**BRANO DA ESAMINARE:**
Pensi di essere un’abitante o una esploratrice di questo “mondo intermedio”?
Penso di mantenere aperte entrambe le potenzialità. Essenzialmente perché mi considero un essere ibrido, sia dal punto di vista fisico sia da quello intellettuale. E poi perché ho sempre avuto un atteggiamento da acuta osservatrice, ma scegliendo di rimanere sul crinale. Un po’ come un Giano Bifronte. Abitare senza esplorare sarebbe oltremodo noioso e inconcludente, parimenti esplorare senza fermarsi ad abitare assomiglia a una nevrosi narcisistica che impedirebbe il superamento di ogni ferita. Mi vedo appollaiata, in alto. Che guardo un po’ giù e un po’ sto col naso all’insù. Pur avendo un principio di realtà ben radicato so perfettamente sostare in quelle che chiamo “le mie stanze”, fra le cui pareti perdo il tempo e mi ritrovo a vagare in spazi che ogni volta mi stupisco di avere interiormente. Ecco, riesco ancora a stupirmi, questo lo considero un grande dono: ho ancora fame, e questo mi porta a procacciare il cibo necessario. Sono ancora curiosa, e questo mi permettere di vivere anche la noia come momento vivificante. E soprattutto so ancora desiderare, e ciò si oppone alla mancanza. Alcune volte abito lo spazio come se sentissi di appartenervi da eoni incalcolabili, altre mi sento un’esploratrice venuta chissà da dove e chissà con quali piume che deve imparare nuovi codici, nuove modalità di accoglienza, nuove misure e dismisure. C’è questa bambina, dentro di me, che vuole giocare (e ben sappiamo quanto il gioco sia serissimo), interrogare, esplorare, incedere con passo di danza e io la tengo per mano e spesso conosco tramite lei. È entusiasmante.

**ELENCO FORNITO:**
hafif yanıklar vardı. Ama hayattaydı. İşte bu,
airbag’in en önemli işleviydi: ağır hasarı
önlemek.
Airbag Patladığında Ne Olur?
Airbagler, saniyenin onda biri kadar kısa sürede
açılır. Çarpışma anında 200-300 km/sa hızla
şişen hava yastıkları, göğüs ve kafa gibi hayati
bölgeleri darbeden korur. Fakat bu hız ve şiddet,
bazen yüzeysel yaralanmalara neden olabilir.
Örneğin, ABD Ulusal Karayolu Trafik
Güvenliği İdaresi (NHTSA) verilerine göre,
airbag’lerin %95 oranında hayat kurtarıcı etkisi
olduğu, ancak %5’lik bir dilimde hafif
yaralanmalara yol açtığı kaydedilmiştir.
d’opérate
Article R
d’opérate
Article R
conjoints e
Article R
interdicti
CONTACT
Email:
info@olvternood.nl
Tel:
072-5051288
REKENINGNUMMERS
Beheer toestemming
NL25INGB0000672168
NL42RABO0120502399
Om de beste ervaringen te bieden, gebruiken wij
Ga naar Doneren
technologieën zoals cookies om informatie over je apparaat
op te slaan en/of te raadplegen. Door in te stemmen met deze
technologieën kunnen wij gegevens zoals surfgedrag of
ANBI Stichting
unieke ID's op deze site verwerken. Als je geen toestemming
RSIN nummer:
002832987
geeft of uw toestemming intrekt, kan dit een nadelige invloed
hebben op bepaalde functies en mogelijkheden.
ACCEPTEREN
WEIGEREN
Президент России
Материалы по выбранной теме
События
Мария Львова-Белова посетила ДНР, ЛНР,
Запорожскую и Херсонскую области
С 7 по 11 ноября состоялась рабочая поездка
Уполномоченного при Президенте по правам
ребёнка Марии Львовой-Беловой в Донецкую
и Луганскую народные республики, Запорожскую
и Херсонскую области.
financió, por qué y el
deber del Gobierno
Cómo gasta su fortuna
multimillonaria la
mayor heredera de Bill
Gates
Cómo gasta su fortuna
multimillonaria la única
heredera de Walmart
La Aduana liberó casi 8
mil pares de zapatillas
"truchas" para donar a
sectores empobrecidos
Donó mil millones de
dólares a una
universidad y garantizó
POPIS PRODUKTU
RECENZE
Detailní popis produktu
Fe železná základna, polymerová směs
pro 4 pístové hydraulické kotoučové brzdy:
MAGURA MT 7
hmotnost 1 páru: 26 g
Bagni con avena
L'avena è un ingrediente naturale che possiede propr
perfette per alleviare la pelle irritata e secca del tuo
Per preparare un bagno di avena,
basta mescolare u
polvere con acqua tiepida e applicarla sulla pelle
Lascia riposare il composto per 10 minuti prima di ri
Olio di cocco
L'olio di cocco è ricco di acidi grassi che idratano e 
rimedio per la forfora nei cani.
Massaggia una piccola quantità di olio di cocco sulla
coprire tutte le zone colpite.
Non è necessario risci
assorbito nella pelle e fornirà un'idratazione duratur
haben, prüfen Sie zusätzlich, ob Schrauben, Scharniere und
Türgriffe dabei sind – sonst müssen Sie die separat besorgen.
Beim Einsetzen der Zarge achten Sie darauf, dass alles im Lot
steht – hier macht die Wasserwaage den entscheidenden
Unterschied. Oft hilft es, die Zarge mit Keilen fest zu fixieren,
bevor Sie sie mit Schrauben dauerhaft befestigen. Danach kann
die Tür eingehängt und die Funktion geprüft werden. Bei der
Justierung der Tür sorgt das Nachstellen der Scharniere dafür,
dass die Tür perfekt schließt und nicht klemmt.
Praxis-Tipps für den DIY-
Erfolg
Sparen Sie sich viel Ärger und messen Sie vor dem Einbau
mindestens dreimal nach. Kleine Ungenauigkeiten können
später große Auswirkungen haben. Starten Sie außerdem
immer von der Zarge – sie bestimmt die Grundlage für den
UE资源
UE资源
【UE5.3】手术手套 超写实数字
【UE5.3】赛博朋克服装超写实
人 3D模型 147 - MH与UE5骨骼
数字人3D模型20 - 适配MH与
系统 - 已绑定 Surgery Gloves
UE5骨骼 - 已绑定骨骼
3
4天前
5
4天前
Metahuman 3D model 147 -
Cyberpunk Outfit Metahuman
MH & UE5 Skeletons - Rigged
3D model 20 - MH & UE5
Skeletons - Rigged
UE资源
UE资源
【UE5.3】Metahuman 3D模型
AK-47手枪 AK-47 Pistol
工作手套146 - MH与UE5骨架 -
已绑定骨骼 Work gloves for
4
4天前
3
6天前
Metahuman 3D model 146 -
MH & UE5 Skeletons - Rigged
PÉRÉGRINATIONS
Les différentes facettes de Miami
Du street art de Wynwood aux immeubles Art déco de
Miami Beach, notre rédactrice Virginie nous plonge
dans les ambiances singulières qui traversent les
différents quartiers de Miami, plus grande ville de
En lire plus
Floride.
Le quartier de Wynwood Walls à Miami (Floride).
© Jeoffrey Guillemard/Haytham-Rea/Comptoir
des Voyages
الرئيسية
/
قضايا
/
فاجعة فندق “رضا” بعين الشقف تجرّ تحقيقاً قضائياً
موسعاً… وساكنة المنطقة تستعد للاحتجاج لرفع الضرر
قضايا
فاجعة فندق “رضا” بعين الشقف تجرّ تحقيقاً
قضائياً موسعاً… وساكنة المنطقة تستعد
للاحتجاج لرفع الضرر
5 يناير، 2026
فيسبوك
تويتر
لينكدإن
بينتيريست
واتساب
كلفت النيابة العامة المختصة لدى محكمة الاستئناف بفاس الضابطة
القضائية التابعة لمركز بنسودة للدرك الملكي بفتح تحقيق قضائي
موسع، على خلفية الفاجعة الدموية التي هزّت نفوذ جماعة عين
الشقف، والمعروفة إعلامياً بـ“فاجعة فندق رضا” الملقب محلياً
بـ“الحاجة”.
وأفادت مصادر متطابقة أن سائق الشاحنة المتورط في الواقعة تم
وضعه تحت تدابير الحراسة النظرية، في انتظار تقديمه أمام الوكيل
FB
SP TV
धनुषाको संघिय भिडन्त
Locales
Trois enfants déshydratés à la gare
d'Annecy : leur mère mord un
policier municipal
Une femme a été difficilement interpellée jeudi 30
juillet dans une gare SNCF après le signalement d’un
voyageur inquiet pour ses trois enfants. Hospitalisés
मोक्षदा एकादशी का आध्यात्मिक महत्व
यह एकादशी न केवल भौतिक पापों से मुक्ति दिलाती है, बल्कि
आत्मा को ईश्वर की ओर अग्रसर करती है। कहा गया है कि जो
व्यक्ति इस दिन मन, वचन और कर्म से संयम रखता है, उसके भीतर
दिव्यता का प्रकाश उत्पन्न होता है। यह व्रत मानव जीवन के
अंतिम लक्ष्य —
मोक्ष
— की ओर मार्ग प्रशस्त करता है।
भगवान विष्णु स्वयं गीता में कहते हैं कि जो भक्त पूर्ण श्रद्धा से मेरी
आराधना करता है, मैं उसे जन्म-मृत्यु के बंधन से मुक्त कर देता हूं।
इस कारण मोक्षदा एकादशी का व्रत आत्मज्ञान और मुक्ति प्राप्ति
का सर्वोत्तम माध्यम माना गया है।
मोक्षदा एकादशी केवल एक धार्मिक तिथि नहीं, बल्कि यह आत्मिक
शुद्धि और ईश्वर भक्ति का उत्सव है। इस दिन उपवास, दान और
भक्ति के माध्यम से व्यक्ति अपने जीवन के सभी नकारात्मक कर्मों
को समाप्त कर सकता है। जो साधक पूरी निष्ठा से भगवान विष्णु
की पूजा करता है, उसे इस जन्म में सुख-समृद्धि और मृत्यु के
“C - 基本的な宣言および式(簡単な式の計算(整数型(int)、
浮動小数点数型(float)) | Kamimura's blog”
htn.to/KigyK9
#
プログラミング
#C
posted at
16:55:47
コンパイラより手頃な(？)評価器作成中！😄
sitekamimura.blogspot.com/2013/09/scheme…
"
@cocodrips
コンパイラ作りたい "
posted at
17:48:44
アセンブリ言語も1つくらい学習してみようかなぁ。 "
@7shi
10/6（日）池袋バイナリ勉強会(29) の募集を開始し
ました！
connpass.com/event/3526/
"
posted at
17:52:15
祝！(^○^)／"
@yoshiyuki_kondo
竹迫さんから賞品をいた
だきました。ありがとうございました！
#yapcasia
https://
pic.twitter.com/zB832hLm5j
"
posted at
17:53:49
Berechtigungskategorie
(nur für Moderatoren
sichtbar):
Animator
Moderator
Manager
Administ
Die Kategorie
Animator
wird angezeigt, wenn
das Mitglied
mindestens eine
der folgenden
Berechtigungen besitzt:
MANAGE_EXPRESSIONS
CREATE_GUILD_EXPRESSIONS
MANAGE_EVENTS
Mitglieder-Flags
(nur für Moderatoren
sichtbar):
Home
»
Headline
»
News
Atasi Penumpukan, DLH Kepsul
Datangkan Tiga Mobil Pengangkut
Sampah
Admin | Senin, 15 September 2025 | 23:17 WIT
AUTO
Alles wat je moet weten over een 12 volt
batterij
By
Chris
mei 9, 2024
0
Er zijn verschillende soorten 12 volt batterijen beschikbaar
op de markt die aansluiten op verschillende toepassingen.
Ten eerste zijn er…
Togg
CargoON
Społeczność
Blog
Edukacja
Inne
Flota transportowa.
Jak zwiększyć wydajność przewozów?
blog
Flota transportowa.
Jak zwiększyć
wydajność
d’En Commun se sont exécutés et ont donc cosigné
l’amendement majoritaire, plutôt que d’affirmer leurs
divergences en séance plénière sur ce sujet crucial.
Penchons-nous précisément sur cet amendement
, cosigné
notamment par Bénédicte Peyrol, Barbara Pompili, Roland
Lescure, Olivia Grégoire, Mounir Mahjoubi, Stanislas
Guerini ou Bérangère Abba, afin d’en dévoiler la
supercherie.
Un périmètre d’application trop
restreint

**COSA FARE:**
Nel brano, che cosa considera un grande dono chi risponde?

**LA TUA RISPOSTA:**
Riuscire ancora a stupirsi.